The same results as above were obtained when a mixture of Ca ₃ B ₂ N ₄ was used.

Comparative Example 1 CBN was synthesized in the same manner as in Example 1, except that Ca ₃ B ₂ N ₄ powder was used as a catalyst, 5 times the weight of HBN powder was mixed therein, and the temperature was 1600°C. As a result, the yield of CBN was 2.0 g, which was the same as in Example 1, but the particles were as fine as 40 to 80 microns, and the shape was not Brodsky.

Comparative Examples 2 to 5 Ba ₃ N ₂ , Ba ₃ B ₂ N ₄ , Sr ₃ N ₂ , and Sr ₃ B ₂ N ₄ were each used alone as a catalyst, and 5 times the weight of HBN powder was mixed with each of them, and the mixture was heated under temperature and pressure. CBN was synthesized in the same manner as in Example 1 except that 1600°C and 60 Kb were used.
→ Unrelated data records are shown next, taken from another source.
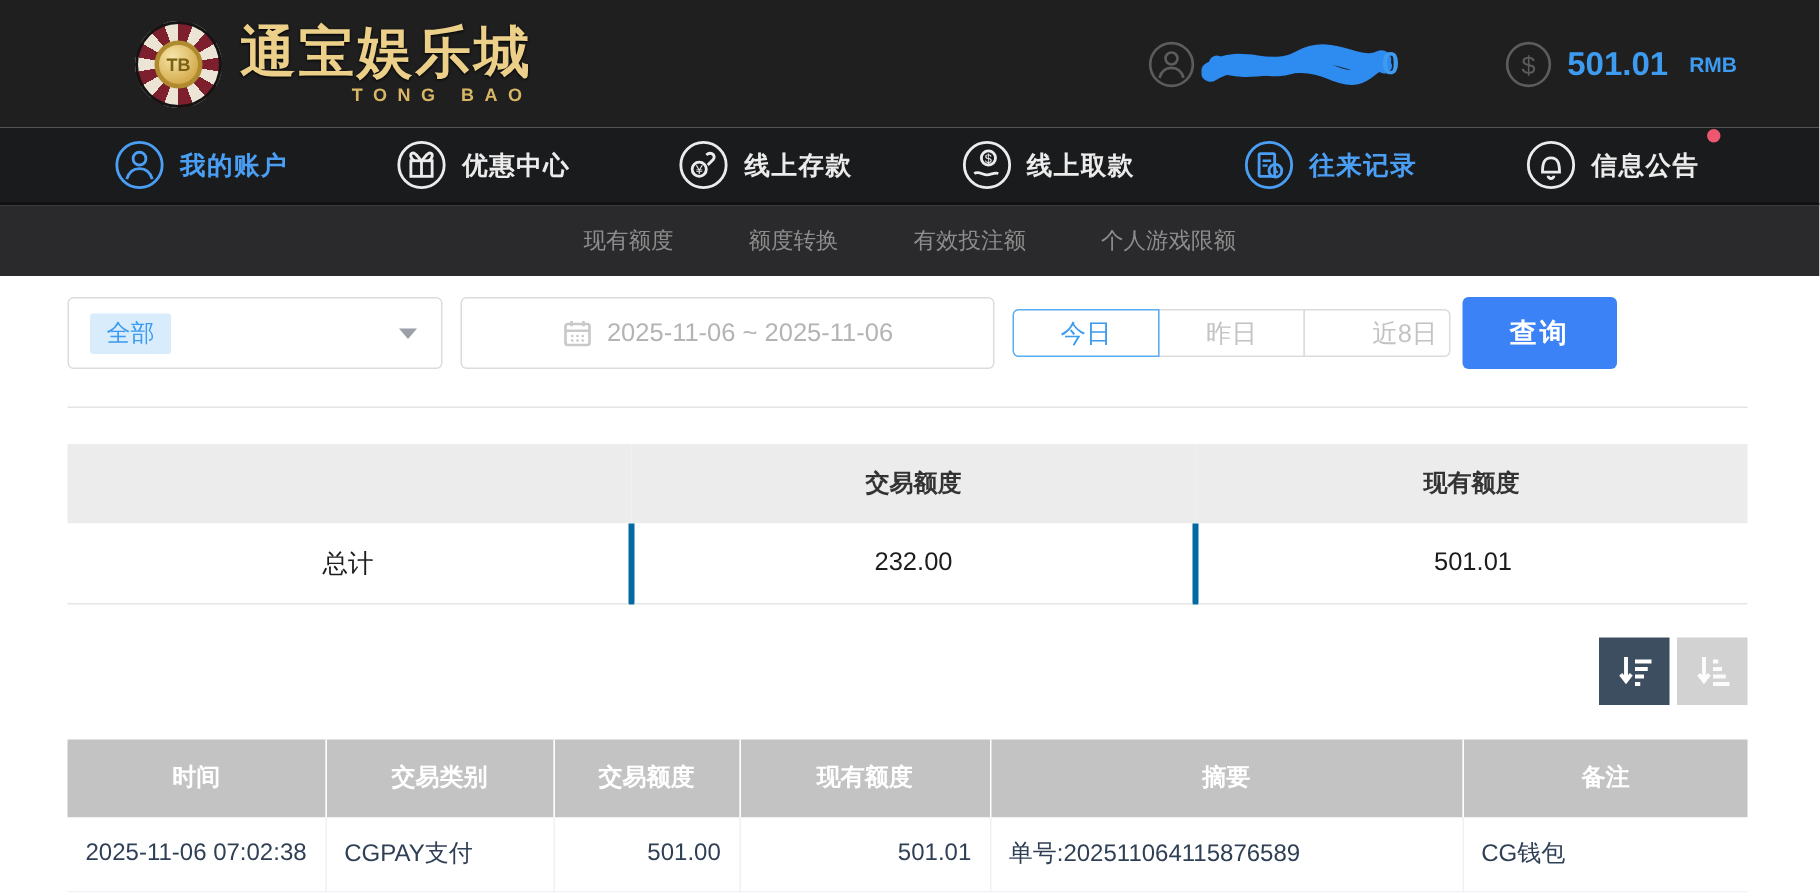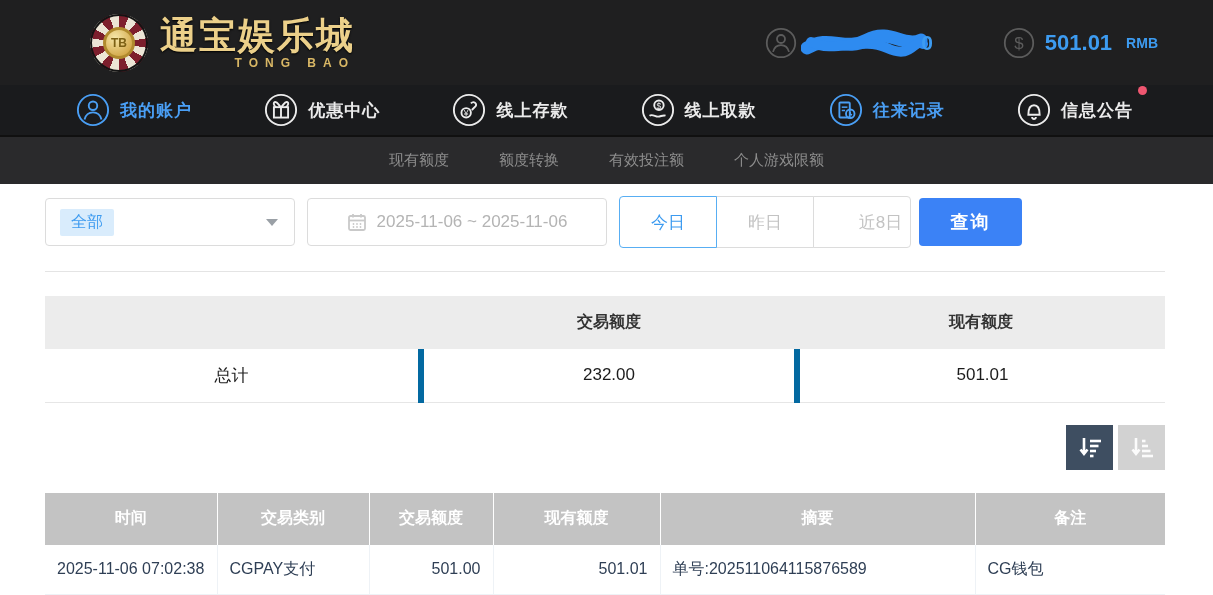--- a/index.html
+++ b/index.html
@@ -53,45 +53,45 @@
   .content { padding:14px 48px 0 45px; }
 
   .filter-row { display:flex; align-items:center; height:48px; }
   .type-select { width:250px; height:48px; border:1px solid #dcdcdc; border-radius:4px;
                  background:#fff; display:flex; align-items:center; padding:0 16px 0 14px;
                  cursor:pointer; }
   .type-chip { background:#d9ecfc; color:#3d9bf0; font-size:16px; padding:3px 11px;
                border-radius:2px; }
   .select-caret { margin-left:auto; width:0; height:0; border-left:6px solid transparent;
                   border-right:6px solid transparent; border-top:7px solid #9aa0a6; }
-  .date-field { width:300px; height:48px; border:1px solid #dcdcdc; border-radius:4px;
+  .date-field { width:356px; height:48px; border:1px solid #dcdcdc; border-radius:4px;
                 margin-left:12px; display:flex; align-items:center; justify-content:center;
                 gap:10px; color:#b4b4b4; font-size:17px; cursor:pointer; }
   .cal-ico { width:20px; height:20px; color:#c9c9c9; }
   .seg-group { display:flex; margin-left:12px; }
-  .seg-btn { width:98px; height:52px; background:#fff; border:1px solid #dcdcdc;
+  .seg-btn { width:98px; height:32px; background:#fff; border:1px solid #dcdcdc;
              margin-left:-1px; font-size:17px; color:#c3c3c3; cursor:pointer;
              font-family:inherit; }
   .seg-btn:first-child { margin-left:0; border-radius:4px 0 0 4px; }
   .seg-btn:last-child { border-radius:0 4px 4px 0;padding-left:37px; }
   .seg-btn.active { border:1px solid #58aef3; color:#3d9bf0; position:relative; z-index:1; }
   .query-btn { width:103px; height:48px; margin-left:8px; background:#3b82f6; border:none;
                border-radius:4px; color:#fff; font-size:18px; font-weight:bold;
                cursor:pointer; font-family:inherit; letter-spacing:2px; }
 
   .divider { border:none; border-top:1px solid #e4e4e4; margin-top:25px; }
 
   
   .summary-table { width:100%; margin-top:24px; border-collapse:collapse;
                    table-layout:fixed; }
   .summary-table th { background:#ececec; height:53px; font-size:16px; font-weight:bold;
                       color:#333; text-align:center; }
   .summary-table td { background:#fff; height:53px; font-size:17px; color:#1c1c1c;
                       text-align:center; border-bottom:1px solid #e6e6e6; }
-  .summary-table td + td { border-left:6px solid #0369a1; }
+  .summary-table td + td { border-left:4px solid #0369a1; }
 
   
   .sort-row { display:flex; justify-content:flex-end; gap:5px; margin-top:22px; }
   .sort-btn { width:47px; height:45px; border:none; display:flex; align-items:center;
               justify-content:center; cursor:pointer; }
   .sort-btn.desc { background:#3e4e61; color:#fff; }
   .sort-btn.asc  { background:#d2d2d2; color:#fbfbfb; }
 
   
   .records-table { width:100%; margin-top:23px; border-collapse:collapse;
The results showed that the CBN particles obtained were much finer in the range of 20 to 100μ than those of the examples, and the shape was not Brodsky.

According to the method of the present invention, the synthesis control conditions are relaxed, and the resulting CBN is transparent Brodsky and tough. Therefore, this CBN particle is extremely excellent as a grinding, polishing, and cutting material.
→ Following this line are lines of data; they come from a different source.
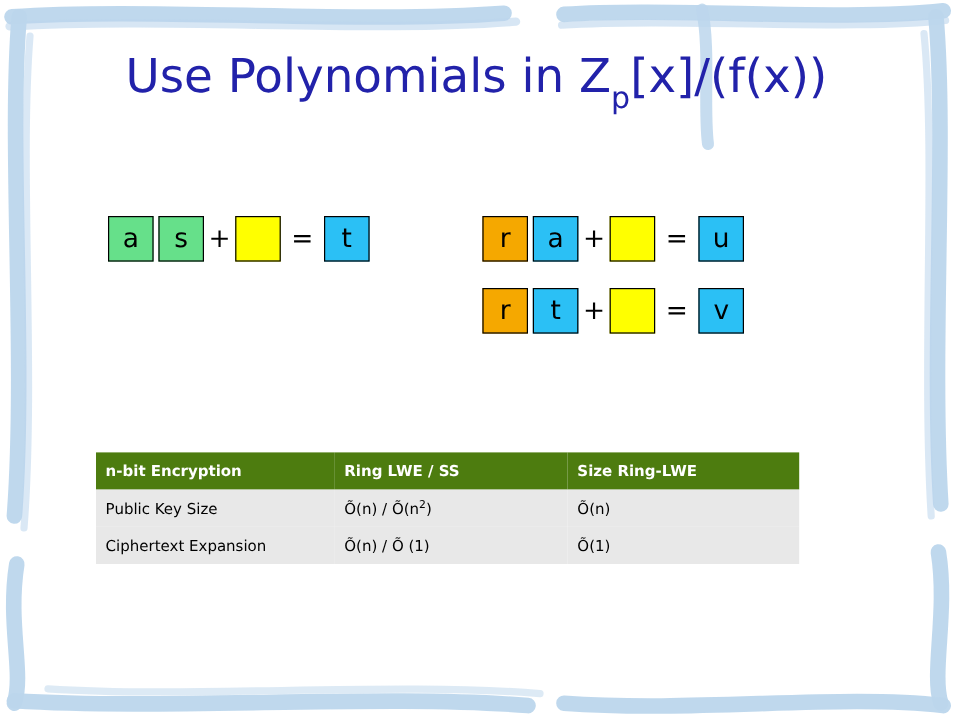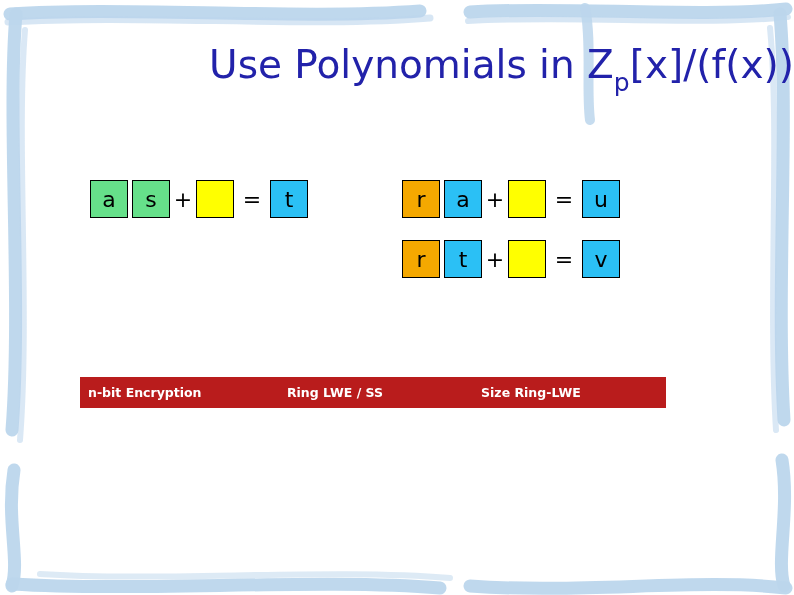--- a/index.html
+++ b/index.html
@@ -20,21 +20,21 @@
     position: absolute;
     inset: 0;
     pointer-events: none;
   }
 
   .title {
     position: absolute;
     top: 42px;
     left: 0;
     width: 794px;
-    text-align: right;
+    text-align: center;
     font-family: "DejaVu Sans", sans-serif;
     font-size: 39px;
     color: #2222aa;
     letter-spacing: 0px;
     white-space: nowrap;
   }
   .title .sub {
     font-size: 25px;
     vertical-align: sub;
     position: relative;
@@ -84,21 +84,21 @@
     font-size: 12.5px;
   }
   .tbl td, .tbl th {
     padding: 5px 8px;
     text-align: left;
     font-weight: normal;
     vertical-align: middle;
     height: 21px;
   }
   .tbl thead th {
-    background: #b91c1c;
+    background: #4d7c0f;
     color: #ffffff;
     font-size: 12.5px;
     font-weight: bold;
   }
   .tbl tbody tr td {
     background: #e8e8e8;
     color: #000000;
   }
   .tbl tbody tr.alt td {
     background: #efefef;
@@ -167,14 +167,24 @@
 
 <table class="tbl">
   <thead>
     <tr>
       <th class="c0">n-bit Encryption</th>
       <th class="c1">Ring LWE / SS</th>
       <th class="c2">Size Ring-LWE</th>
     </tr>
   </thead>
   <tbody id="tbl-body">
+      <tr>
+        <td class="c0">Public Key Size</td>
+        <td class="c1">Õ(n) / Õ(n<span class="sup">2</span>)</td>
+        <td class="c2">Õ(n)</td>
+      </tr>
+      <tr>
+        <td class="c0">Ciphertext Expansion</td>
+        <td class="c1">Õ(n) / Õ (1)</td>
+        <td class="c2">Õ(1)</td>
+      </tr>
     </tbody>
 </table>
 
 </body></html>

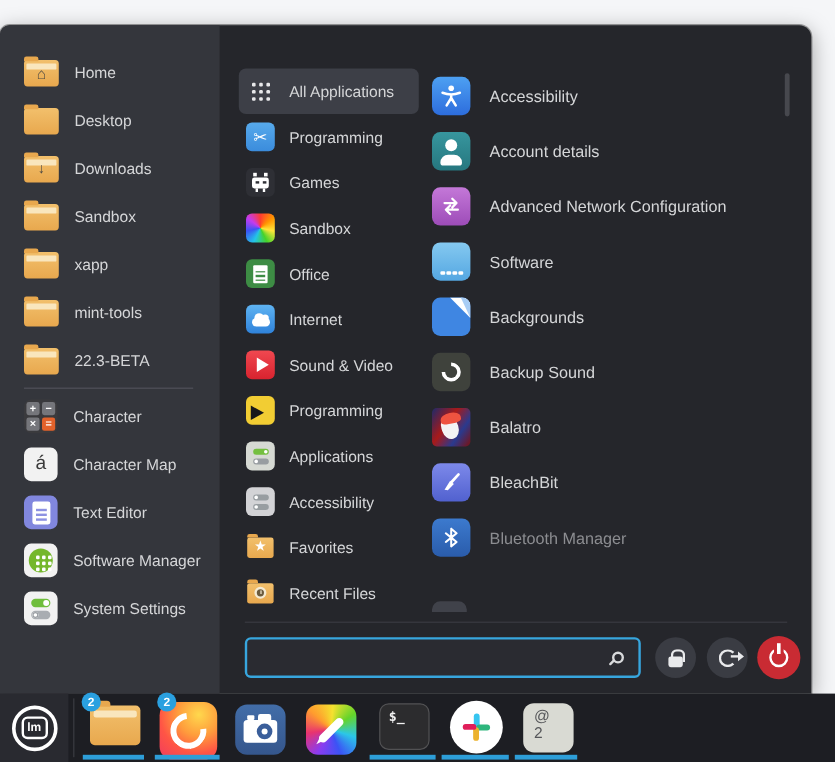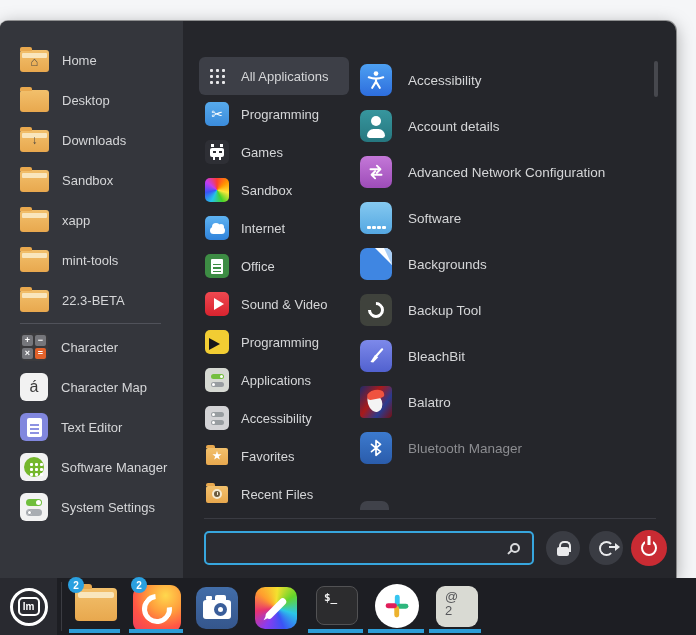--- a/index.html
+++ b/index.html
@@ -288,34 +288,34 @@
             <b></b>
           </span>
         </span>
       <span class="lbl">Games</span>
     </div>
     <div class="crow">
       <span class="ci c-graphics"></span>
       <span class="lbl">Sandbox</span>
     </div>
     <div class="crow">
-      <span class="ci c-internet">
-          <span class="cloud"></span>
-        </span>
-      <span class="lbl">Internet</span>
-    </div>
-    <div class="crow">
       <span class="ci c-office">
           <span class="page">
             <i></i>
             <i></i>
             <i></i>
           </span>
         </span>
       <span class="lbl">Office</span>
+    </div>
+    <div class="crow">
+      <span class="ci c-internet">
+          <span class="cloud"></span>
+        </span>
+      <span class="lbl">Internet</span>
     </div>
     <div class="crow">
       <span class="ci c-sound">
           <span class="ptri"></span>
         </span>
       <span class="lbl">Sound &amp; Video</span>
     </div>
     <div class="crow">
       <span class="ci c-prog">
           <span class="btri"></span>
@@ -389,39 +389,39 @@
       <span class="ai a-bg">
           <span class="curl"></span>
           <span class="curl2"></span>
         </span>
       <span class="lbl">Backgrounds</span>
     </div>
     <div class="arow">
       <span class="ai a-backup">
           <span class="ring"></span>
         </span>
-      <span class="lbl">Backup Tool</span>
+      <span class="lbl">Backup Sound</span>
+    </div>
+    <div class="arow">
+      <span class="ai a-balatro">
+          <span class="bal-w"></span>
+          <span class="bal-r"></span>
+        </span>
+      <span class="lbl">Balatro</span>
     </div>
     <div class="arow">
       <span class="ai a-bleach">
         <svg width="20" height="20" viewBox="0 0 18 18">
             <path d="M14.5 3 L9.5 8.5" stroke="#fff" stroke-width="2" stroke-linecap="round"></path>
             <path d="M4 14.5 L8.2 7.8 L11 10.2 L6.5 14.8 Z" fill="#fff"></path>
           </svg>
       </span>
       <span class="lbl">BleachBit</span>
     </div>
     <div class="arow">
-      <span class="ai a-balatro">
-          <span class="bal-w"></span>
-          <span class="bal-r"></span>
-        </span>
-      <span class="lbl">Balatro</span>
-    </div>
-    <div class="arow">
       <span class="ai a-bt">
         <svg width="18" height="18" viewBox="0 0 16 16">
             <path d="M8 1.5 L12 4.8 L8 8 L12 11.2 L8 14.5 V1.5 M8 8 L4 4.8 M8 8 L4 11.2" stroke="#fff" stroke-width="1.5" fill="none" stroke-linecap="round" stroke-linejoin="round"></path>
           </svg>
       </span>
       <span class="lbl dim">Bluetooth Manager</span>
     </div>
   </div>
 
   <div class="partial-icon"></div>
[Brief explanation of the drawing]

FIGS. 1 and 2 are cross-sectional views showing an example of an assembled state of a sample to be loaded into an ultra-high pressure apparatus. 1...Graphite cylindrical heating element, 2...Mixture of raw material and catalyst, 3...Electrification ring, 4...Electrification plate, 5, 6, 7
...Pyrophyllite, 8,10...Hexagonal boron titanide, 9...Catalyst.

Claims (1)

[Claims] 1. A method for synthesizing cubic boron titanide using hexagonal boron titanide as a raw material under high temperature and high pressure,
A method characterized by using as a catalyst a mixture of calcium boron nitride and at least one selected from barium nitride, barium boron nitride, strontium nitride, and strontium boron nitride. 2. Claim 1 in which the high temperature and high pressure are in the stability range of cubic boron titanide of 1350°C or higher and 40 Kb or higher
The method described in section. 3 For 100 parts by weight of calcium boron oxide,
3. The method according to claim 1 or 2, wherein at least one of barium titide, barium boron titide, strontium nitride, and strontium boron titide is contained in an amount of 30 to 200 parts by weight.